It just took two months for him and his team to get there.
Eighth-ranked Georgia finally is playing offense the way its coach thought it would, having scored more than 40 points three straight weeks for the first time in 65 years.
“I will go back to what I said preseason,” Richt said. “I felt like the second half of the season we’d be a whole lot better than the first half of the season, and I think that’s kind of what’s going on.”
The Bulldogs (8-2, 5-2 SEC), who take on No. 22 Kentucky (7-3, 3-3) at 12:30 p.m. Saturday, have gained 1,295 yards in their last three games, their best three-game stretch since early in the 2005 season. What pleases offensive coordinator Mike Bobo the most is the balance of those yards, 679 through the air and 616 on the ground.
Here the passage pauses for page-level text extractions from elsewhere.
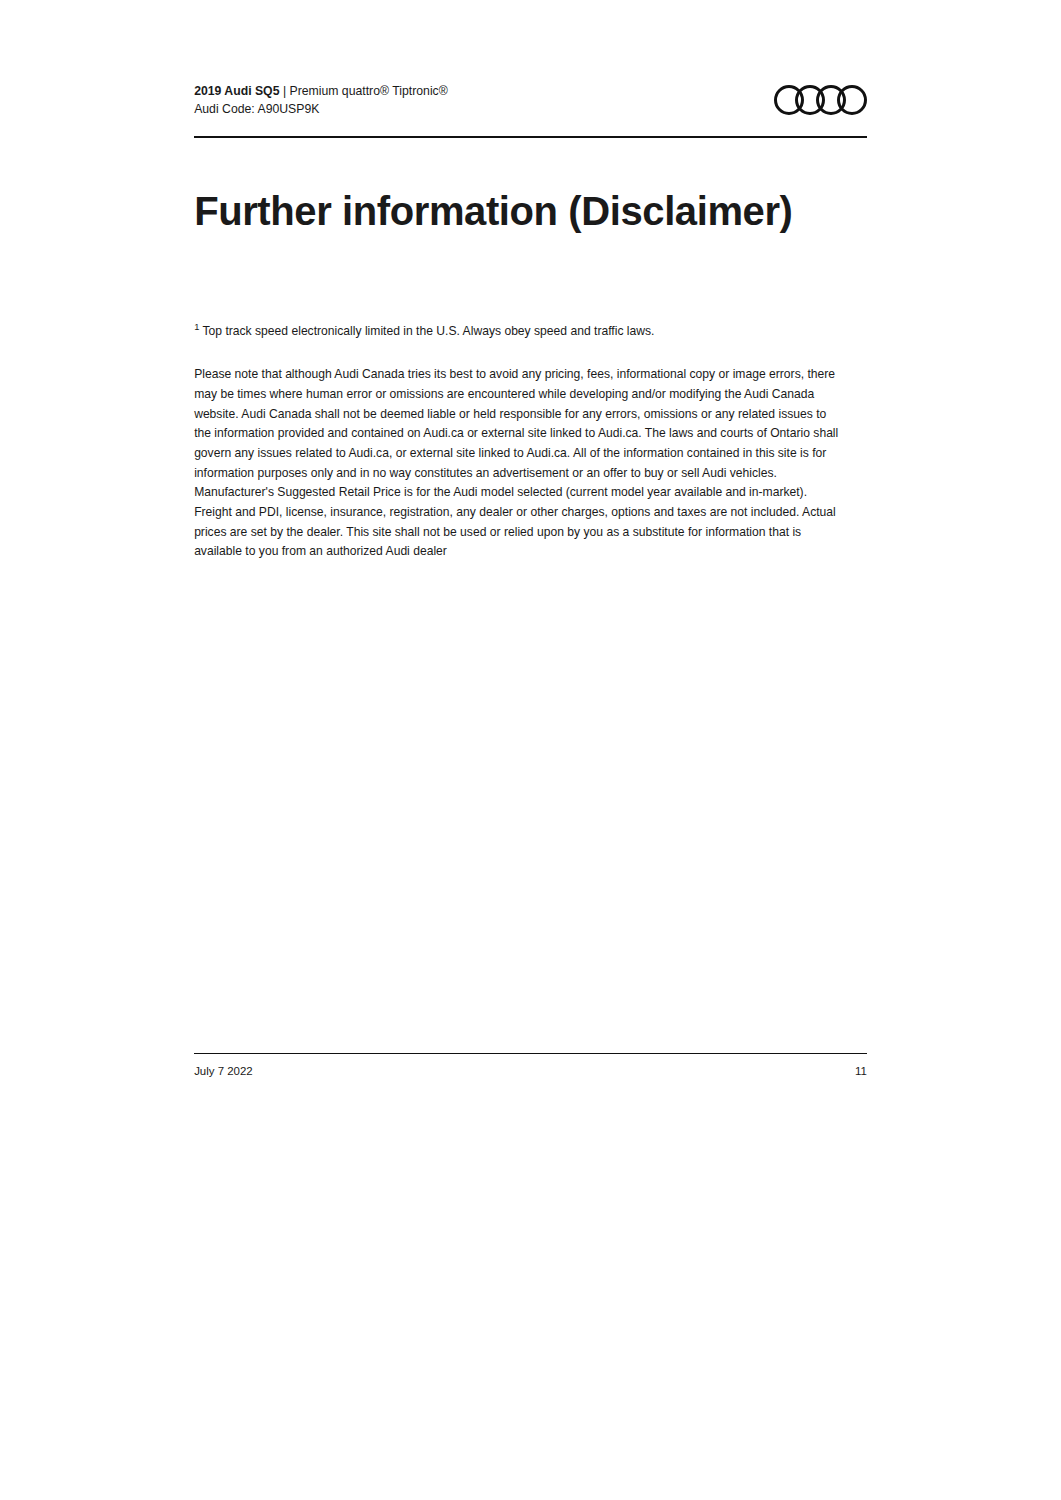2019 Audi SQ5 | Premium quattro® Tiptronic®
Audi Code: A90USP9K
Further information (Disclaimer)
1 Top track speed electronically limited in the U.S. Always obey speed and traffic laws.
Please note that although Audi Canada tries its best to avoid any pricing, fees, informational copy or image errors, there may be times where human error or omissions are encountered while developing and/or modifying the Audi Canada website. Audi Canada shall not be deemed liable or held responsible for any errors, omissions or any related issues to the information provided and contained on Audi.ca or external site linked to Audi.ca. The laws and courts of Ontario shall govern any issues related to Audi.ca, or external site linked to Audi.ca. All of the information contained in this site is for information purposes only and in no way constitutes an advertisement or an offer to buy or sell Audi vehicles. Manufacturer's Suggested Retail Price is for the Audi model selected (current model year available and in-market). Freight and PDI, license, insurance, registration, any dealer or other charges, options and taxes are not included. Actual prices are set by the dealer. This site shall not be used or relied upon by you as a substitute for information that is available to you from an authorized Audi dealer
July 7 2022 11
“Once you get a little momentum and confidence a lot of great things can happen,” said quarterback Matthew Stafford, who has thrown for 671 yards in the last three games, the best stretch of his career. “When we get going, we can put up points in a hurry.”
The Bulldogs’ three-game average of 43.7 points per game would lead the SEC and rank fourth in the NCAA if they had sustained it for the season. Georgia is sixth in the conference in scoring (32.8 yards per game) and seventh in total offense (383.4 yards per game).
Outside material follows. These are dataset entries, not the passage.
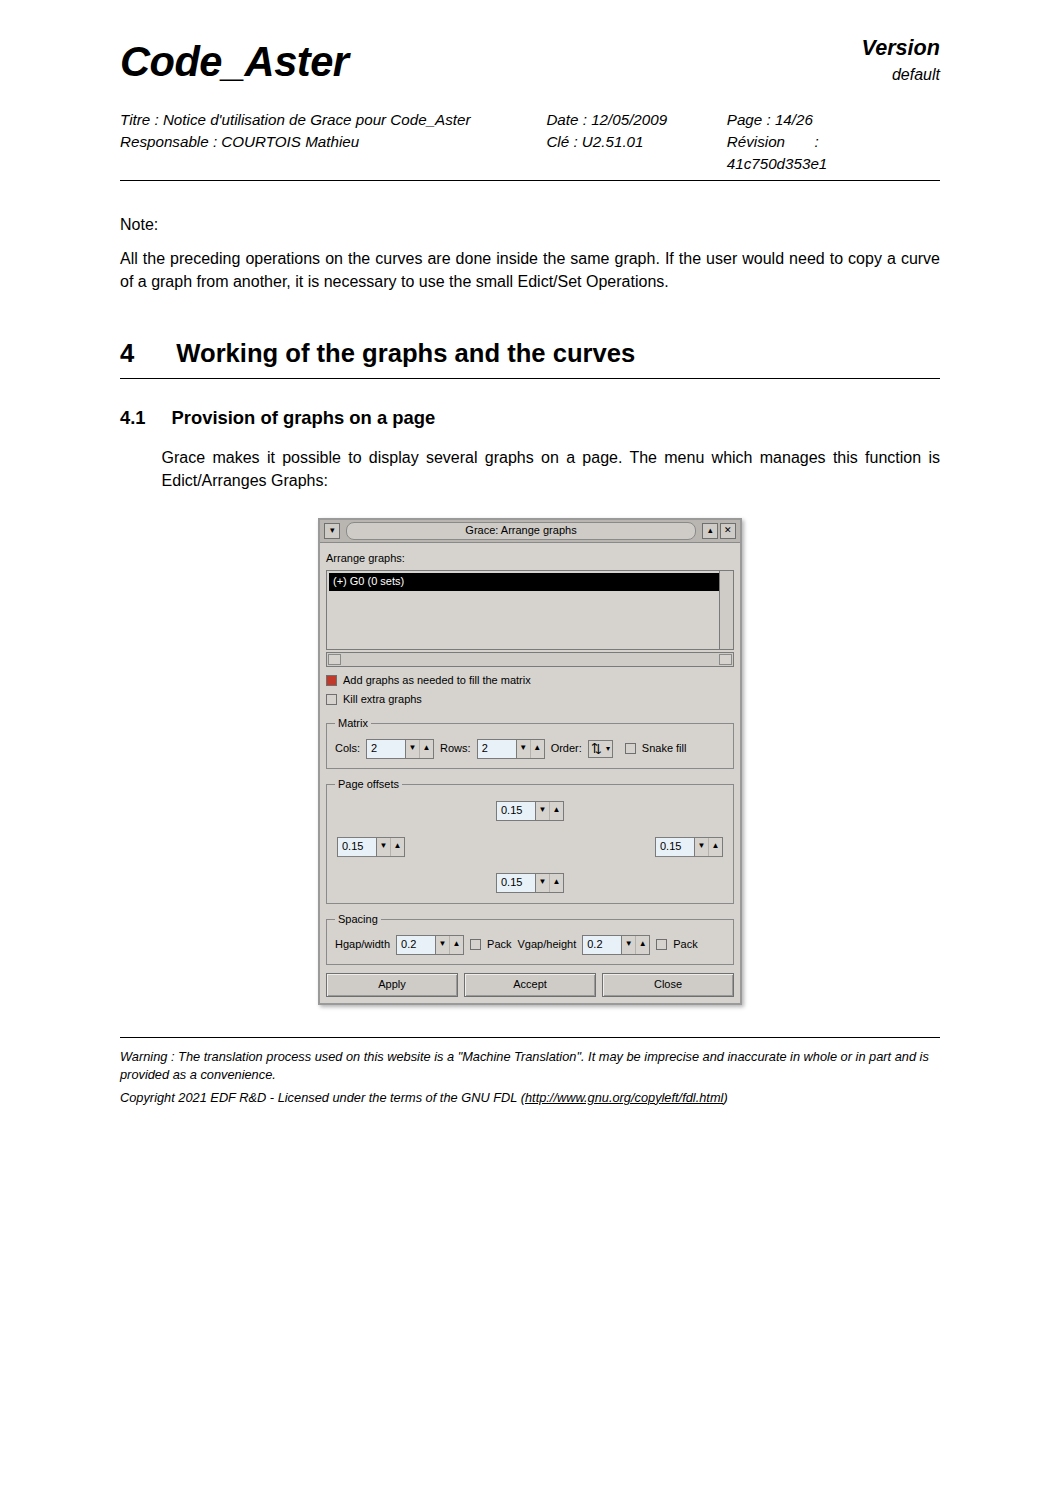Version default
Code_Aster
| Titre : Notice d'utilisation de Grace pour Code_Aster | Date : 12/05/2009 | Page : 14/26 |
| Responsable : COURTOIS Mathieu | Clé : U2.51.01 | Révision : 41c750d353e1 |
Note:
All the preceding operations on the curves are done inside the same graph. If the user would need to copy a curve of a graph from another, it is necessary to use the small Edict/Set Operations.
4 Working of the graphs and the curves
4.1 Provision of graphs on a page
Grace makes it possible to display several graphs on a page. The menu which manages this function is Edict/Arranges Graphs:
▾
Grace: Arrange graphs
▴
✕
Arrange graphs:
(+) G0 (0 sets)
Add graphs as needed to fill the matrix
Kill extra graphs
Matrix
Cols: 2▼▲ Rows: 2▼▲ Order: ⇅▾ Snake fill
Page offsets
0.15▼▲ 0.15▼▲ 0.15▼▲ 0.15▼▲
Spacing
Hgap/width 0.2▼▲ Pack Vgap/height 0.2▼▲ Pack
Apply
Accept
Close
Warning : The translation process used on this website is a "Machine Translation". It may be imprecise and inaccurate in whole or in part and is provided as a convenience.
Copyright 2021 EDF R&D - Licensed under the terms of the GNU FDL (http://www.gnu.org/copyleft/fdl.html)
The only statistic the Bulldogs have dominated consistently this year is red zone efficiency. Georgia leads the nation in red zone offense, scoring on 94.9 percent of its trips inside the opponent’s 20-yard line. It’s 11th in the country in red zone touchdowns at 71.8 percent.
Experience is one factor in the recent improvement. Big plays are the other.
In the first seven games of the year, Georgia had 16 offensive plays of 25 or more yards for a total of 536 yards. (Take away the Ole Miss game and that number falls to 11 for 365 yards.) In the last three, they have had 12 such plays worth 563 yards.
“Throughout the years I’ve been here, we’ve always had the guys with the ability to make the big plays that we’ve been making this year,” senior running back Thomas Brown said. “We just haven’t produced it on the field. Potential by itself is not enough. We have to come out and produce. Guys are just being more relaxed this year and stepping up and making plays when their numbers are called.”
Until the Florida game three weeks ago, the Bulldogs had one pass play longer than 35 yards. Since, they’ve had three of greater than 50. It’s those passes that have made the biggest difference, Richt said.
“If you take away the deep balls, we’ve had a lot less offense,” he said. “That’s strictly by the numbers. Also, we would not have loosened up defenses enough to run the ball as well as we have. Being able to go deep has opened up a lot of things for us.”
Richt’s hope is that next season the offense doesn’t take so long to find its stride, and there are reasons for optimism in that regard. Georgia’s offense starts three seniors and only 36.2 percent of its yardage has been gained by graduating players.
“It’s not like there is going to be a mass exodus from the offensive unit, and we’re going to finally have experience where you want to have experience (on the offensive line and at quarterback),” he said. “On paper, the future looks good.”